[WIN32] Waiting for VSync spikes processor?

Goofing around w/ my wglSwapInterval today, I noticed something that may be very, very bad: the wait performed in SwapBuffers when the swap interval is greater than zero is NOT a simple block - it actually spikes my CPU. (P4 2.0, Win2k, GeForce4 MX 420 (44.03), 512 Ram, Intel MB)

The reason I started goofing around w/ it was that I still sometimes get tearing when I set the swap interval to 1. (Yes, I have it set to On by default on my display settings panel). I hadn’t given it much thought in awhile, but then I remembered that back in the old 13h days, when you were actually examining bits, you waited for the VBL signal to go hot 2x to avoid tearing.

I tried wglSwapInterval( 2 ). When I did, winamp started underrunning its buffers. Didn’t seem right, so I poured salt into the wound, and set wglSwapInterval( 20 ). Other apps were suddenly getting starved of CPU usage and bus bandwidth. Nothing worked, and my CPU usage was pegged at 100%, with a high percentage of time spent in kernal mode (~80%), via TaskManager.

I assumed they were using a mutex (kernal mode object) to sync when they block the rendering thread, so that it just goes to sleep effeciently, but I’m running at 72 hz refresh rate. To wait for 20 VBLs takes 278 ms. On a P4, a lot can be done in 278 ms.

HOWEVER, then I got to thinking about the task scheduler and whatnot. If you were to block a thread and use a mutex for syncronization, you’re going to que the thread in the back of the task list. That’s at LEAST 10ms - a long time for that low-latency rendering thread to wait. The only way to keep the task scheduler out of it is to spike the CPU at this point, like spin counts on critical sections.

If the CPU is spiked during a VBL wait, what kind of processing can you possibly do during that -relatively long- time?

Anyone have any thoughts or suggestions? I’d like to avoid tearing, and it seems to me that I’ll have to set the swap interval to 2. That’s going to chew up other apps, and most annyoingly, Winamp. I’m still wary of splitting the threads into render thread and process thread, just because that brings the scheduler into play, mandating at least 10ms waits between thread switches, but I’d go for it if I could sleep the thread that’s blocking for the VBL, while it’s waiting for the VBL.

Thank you for your bandwidth,
– Succinct

Do have an IRQ assigned to the card?
I’m not sure whether NVIDIA chips can signal the blank period via interrupts, but that may just be it.

Are you using or have you tried double buffering?

I’m still wary of splitting the threads into render thread and process thread, just because that brings the scheduler into play, mandating at least 10ms waits between thread switches

That depends… A forced thread switch (signal/wait) usually takes about 2 microseconds (30-40 microseconds under Win9x).
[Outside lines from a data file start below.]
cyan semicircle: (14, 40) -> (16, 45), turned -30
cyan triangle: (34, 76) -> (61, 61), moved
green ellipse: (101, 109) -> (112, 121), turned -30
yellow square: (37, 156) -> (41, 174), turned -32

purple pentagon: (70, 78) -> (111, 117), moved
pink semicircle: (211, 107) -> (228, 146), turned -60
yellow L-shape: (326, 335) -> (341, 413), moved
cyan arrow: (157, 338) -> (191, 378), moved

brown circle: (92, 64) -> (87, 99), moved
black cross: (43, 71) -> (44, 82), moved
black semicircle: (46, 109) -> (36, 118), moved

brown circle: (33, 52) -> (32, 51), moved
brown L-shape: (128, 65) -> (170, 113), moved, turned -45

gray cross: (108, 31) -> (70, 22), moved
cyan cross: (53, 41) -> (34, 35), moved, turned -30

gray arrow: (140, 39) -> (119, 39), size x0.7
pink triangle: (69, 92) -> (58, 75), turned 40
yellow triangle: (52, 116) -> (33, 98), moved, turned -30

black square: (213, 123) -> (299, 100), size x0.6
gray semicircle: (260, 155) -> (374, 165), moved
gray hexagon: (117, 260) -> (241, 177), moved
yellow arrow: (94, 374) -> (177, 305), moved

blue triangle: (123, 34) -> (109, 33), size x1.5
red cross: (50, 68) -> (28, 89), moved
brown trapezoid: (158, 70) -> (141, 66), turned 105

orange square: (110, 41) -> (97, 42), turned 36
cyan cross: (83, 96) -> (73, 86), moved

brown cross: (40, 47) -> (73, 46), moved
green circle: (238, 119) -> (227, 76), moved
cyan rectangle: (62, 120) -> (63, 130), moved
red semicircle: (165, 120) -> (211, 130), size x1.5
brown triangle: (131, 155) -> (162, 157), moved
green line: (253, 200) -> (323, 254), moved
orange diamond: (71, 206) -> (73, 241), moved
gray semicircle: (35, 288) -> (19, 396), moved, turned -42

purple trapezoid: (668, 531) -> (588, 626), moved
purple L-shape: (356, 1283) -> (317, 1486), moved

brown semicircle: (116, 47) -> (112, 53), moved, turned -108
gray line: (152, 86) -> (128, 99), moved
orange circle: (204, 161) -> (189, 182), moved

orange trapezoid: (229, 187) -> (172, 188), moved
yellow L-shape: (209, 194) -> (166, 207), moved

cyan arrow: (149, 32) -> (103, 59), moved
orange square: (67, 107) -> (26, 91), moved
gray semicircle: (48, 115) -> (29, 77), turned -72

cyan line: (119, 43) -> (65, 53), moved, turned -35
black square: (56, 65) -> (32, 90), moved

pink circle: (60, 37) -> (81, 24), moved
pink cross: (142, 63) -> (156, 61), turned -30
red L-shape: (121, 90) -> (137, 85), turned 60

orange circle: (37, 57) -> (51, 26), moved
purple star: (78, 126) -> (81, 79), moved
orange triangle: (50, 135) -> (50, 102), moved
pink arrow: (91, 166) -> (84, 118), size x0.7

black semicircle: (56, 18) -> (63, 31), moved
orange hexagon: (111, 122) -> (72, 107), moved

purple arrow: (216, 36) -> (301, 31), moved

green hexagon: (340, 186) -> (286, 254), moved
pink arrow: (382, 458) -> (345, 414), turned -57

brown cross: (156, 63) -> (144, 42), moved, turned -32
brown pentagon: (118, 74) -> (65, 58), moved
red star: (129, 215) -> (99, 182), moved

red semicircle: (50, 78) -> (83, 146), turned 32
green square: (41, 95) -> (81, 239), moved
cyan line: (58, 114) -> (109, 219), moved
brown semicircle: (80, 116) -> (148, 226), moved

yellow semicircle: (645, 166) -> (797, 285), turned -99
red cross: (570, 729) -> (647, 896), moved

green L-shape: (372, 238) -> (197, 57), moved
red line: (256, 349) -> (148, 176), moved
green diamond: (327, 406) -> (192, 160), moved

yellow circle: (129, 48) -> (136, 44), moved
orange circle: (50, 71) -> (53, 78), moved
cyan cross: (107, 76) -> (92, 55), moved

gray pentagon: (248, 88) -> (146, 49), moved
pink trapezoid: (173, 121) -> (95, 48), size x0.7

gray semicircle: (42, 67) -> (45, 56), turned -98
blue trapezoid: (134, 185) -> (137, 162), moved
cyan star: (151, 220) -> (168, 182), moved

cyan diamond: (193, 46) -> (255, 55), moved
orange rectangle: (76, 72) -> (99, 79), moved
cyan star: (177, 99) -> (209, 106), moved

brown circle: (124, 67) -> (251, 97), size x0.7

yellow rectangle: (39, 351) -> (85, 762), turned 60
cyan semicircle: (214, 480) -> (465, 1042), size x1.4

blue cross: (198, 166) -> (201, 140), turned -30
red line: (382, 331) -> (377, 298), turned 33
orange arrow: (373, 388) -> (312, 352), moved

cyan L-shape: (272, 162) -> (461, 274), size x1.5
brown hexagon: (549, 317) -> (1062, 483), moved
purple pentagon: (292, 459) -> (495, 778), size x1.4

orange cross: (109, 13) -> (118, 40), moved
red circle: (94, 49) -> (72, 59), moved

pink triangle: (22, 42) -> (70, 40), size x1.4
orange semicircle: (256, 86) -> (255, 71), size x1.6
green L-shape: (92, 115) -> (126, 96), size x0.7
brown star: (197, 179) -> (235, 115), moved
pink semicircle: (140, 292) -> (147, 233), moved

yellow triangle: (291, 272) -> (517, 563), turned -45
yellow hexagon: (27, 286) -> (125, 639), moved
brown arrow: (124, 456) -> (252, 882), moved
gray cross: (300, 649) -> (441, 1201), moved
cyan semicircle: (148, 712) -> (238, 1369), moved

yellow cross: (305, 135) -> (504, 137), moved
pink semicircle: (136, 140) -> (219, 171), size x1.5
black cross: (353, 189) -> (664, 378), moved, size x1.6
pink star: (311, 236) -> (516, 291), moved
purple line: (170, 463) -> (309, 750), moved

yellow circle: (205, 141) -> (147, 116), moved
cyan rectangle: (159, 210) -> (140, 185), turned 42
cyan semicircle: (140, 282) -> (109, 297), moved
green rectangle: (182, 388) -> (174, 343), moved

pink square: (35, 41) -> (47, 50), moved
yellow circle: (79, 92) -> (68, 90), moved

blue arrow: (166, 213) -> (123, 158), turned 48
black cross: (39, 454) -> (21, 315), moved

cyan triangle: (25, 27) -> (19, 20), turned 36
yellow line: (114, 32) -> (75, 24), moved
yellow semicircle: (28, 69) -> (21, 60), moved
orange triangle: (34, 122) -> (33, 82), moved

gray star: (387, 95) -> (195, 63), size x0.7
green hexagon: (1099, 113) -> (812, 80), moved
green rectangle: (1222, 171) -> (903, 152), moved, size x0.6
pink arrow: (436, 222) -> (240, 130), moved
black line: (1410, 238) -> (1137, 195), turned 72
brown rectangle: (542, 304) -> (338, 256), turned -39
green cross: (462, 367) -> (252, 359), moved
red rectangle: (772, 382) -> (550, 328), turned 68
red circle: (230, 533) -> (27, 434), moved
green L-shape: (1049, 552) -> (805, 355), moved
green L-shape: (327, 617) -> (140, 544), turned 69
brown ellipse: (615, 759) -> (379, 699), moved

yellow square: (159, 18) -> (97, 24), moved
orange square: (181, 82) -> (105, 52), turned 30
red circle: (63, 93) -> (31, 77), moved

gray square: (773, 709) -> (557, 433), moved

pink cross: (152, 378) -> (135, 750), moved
If both threads are working completely independent (no task syncronization), you may get problems if you do NOT sync to VBlank, since then you may end up in situations where you have 200 FPS during 10 ms, then 0 FPS during 10 ms for instance (meaning that you draw 1-2 frames during your time slice, but none during the other threads slice). If you do have VSync on, however, then your frame rate should never be higher than the thread switching interval (I have not actually tried this, but I think it should work OK).

On the other hand, I do not know if using two threads would solve your problem. Just my comments…